> _What to do_:
Transcribe every line of text in the listing below word for word, leaving the picture out of your answer.

···

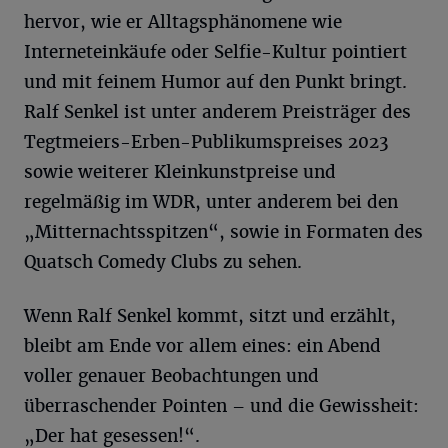
hervor, wie er Alltagsphänomene wie
Interneteinkäufe oder Selfie-Kultur pointiert
und mit feinem Humor auf den Punkt bringt.
Ralf Senkel ist unter anderem Preisträger des
Tegtmeiers-Erben-Publikumspreises 2023
sowie weiterer Kleinkunstpreise und
regelmäßig im WDR, unter anderem bei den
„Mitternachtsspitzen“, sowie in Formaten des
Quatsch Comedy Clubs zu sehen.
Wenn Ralf Senkel kommt, sitzt und erzählt,
bleibt am Ende vor allem eines: ein Abend
voller genauer Beobachtungen und
überraschender Pointen – und die Gewissheit:
„Der hat gesessen!“.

···

> _Your response_:
hervor, wie er Alltagsphänomene wie
Interneteinkäufe oder Selfie-Kultur pointiert
und mit feinem Humor auf den Punkt bringt.
Ralf Senkel ist unter anderem Preisträger des
Tegtmeiers-Erben-Publikumspreises 2023
sowie weiterer Kleinkunstpreise und
regelmäßig im WDR, unter anderem bei den
„Mitternachtsspitzen“, sowie in Formaten des
Quatsch Comedy Clubs zu sehen.
Wenn Ralf Senkel kommt, sitzt und erzählt,
bleibt am Ende vor allem eines: ein Abend
voller genauer Beobachtungen und
überraschender Pointen – und die Gewissheit:
„Der hat gesessen!“.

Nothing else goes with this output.